====== Verilen Metin ======

VitrA ve Türk Serbest Mimarlar Derneği (TSMD) işbirliğinde gerçekleştirilen VitrA Çağdaş Mimarlık Dizisi'nin üçüncü sergisi "Hayallerden Gerçekler - Eğitim Üzerine Projeksiyonlar", İstanbul Modern'de ziyarete açıldı. Kalabalık bir kadroyla oluşturulan sergi; eğitim üzerine düşünmenin, sorular sormanın ve geleceğe yönelik projeksiyonlar yapmanın, eğitimin yapısal bir parçası olduğuna dikkat çekiyor.

====== Alıntılanan Veriler ======

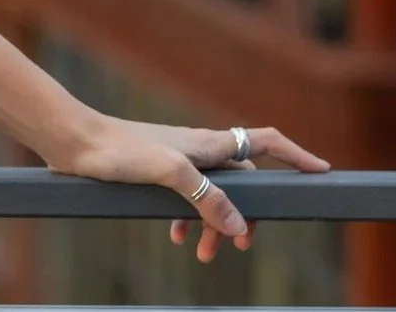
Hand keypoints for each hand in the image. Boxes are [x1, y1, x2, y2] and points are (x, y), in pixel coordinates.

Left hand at [48, 113, 331, 263]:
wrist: (74, 141)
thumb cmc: (118, 149)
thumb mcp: (168, 173)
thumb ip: (205, 197)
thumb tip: (237, 224)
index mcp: (208, 143)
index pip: (266, 142)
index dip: (297, 155)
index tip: (322, 171)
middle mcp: (198, 148)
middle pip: (242, 181)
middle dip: (247, 214)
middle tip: (243, 246)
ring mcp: (178, 159)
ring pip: (213, 194)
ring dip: (215, 224)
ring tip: (205, 255)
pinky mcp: (157, 171)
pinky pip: (186, 198)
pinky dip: (189, 219)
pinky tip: (178, 238)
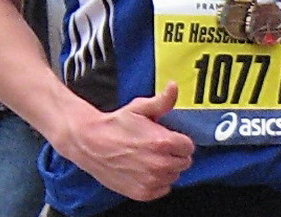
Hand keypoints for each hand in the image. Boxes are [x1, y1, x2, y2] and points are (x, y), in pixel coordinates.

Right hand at [55, 82, 194, 200]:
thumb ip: (162, 101)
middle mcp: (159, 164)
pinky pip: (163, 189)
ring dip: (167, 168)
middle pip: (184, 162)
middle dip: (175, 154)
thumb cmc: (116, 124)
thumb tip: (174, 87)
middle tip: (159, 146)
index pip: (189, 147)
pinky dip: (158, 181)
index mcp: (163, 142)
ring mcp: (151, 181)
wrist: (91, 144)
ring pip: (174, 176)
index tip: (170, 137)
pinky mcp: (143, 193)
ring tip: (150, 157)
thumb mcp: (139, 108)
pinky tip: (145, 169)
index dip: (180, 141)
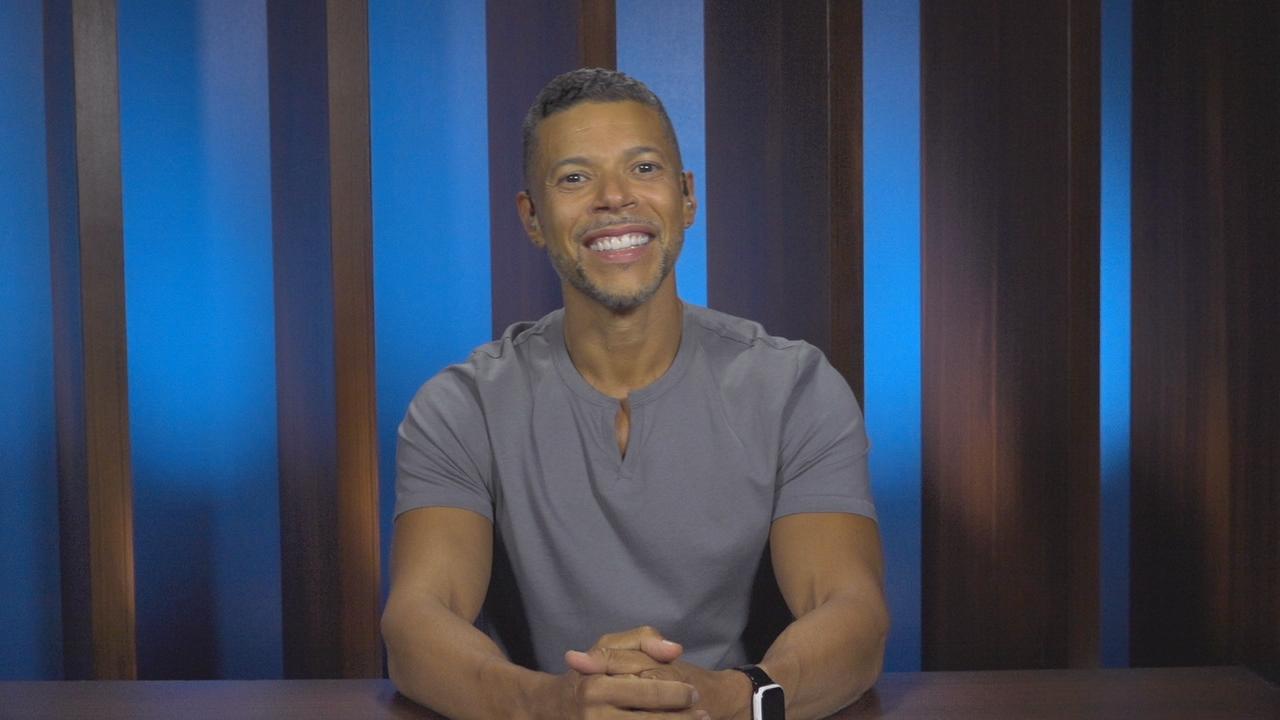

======

(İş Emri) İstanbul Modern'deki mimarlık sergisini anlatan metni son cümlesinden sonra sürdürün. Bu satırlara gerek yok.

(Görev Yanıtı)
Eczacıbaşı Yapı Ürünleri Grubu'nun Banyo Grubu Pazarlama Direktörü Arzu Uludağ Elazığ, TSMD Üyesi Prof. Dr. Celal Abdi Güzer ve sergi küratörü Doç. Dr. Şebnem Yalınay Çinici, 3 Nisan Perşembe günü İstanbul Modern'in konferans salonunda düzenlenen basın toplantısında, serginin oluşum sürecine ve içeriğine dair bilgiler aktardı.
VitrA olarak mimarlık alanındaki etkinliklere ve eğitim projelerine katkı sağlamaktan duydukları memnuniyeti dile getiren Arzu Uludağ Elazığ, bugüne dek yer aldıkları projeleri kısaca hatırlatarak, TSMD ile birlikte üçüncüsünü gerçekleştirdikleri VirtA Çağdaş Mimarlık Dizisi'nin (VÇMD), Türkiye'deki güncel mimarlık üretimini belgelemedeki önemini vurguladı.
"Birikim yapılmakta olanın ve varolanın çok önünde"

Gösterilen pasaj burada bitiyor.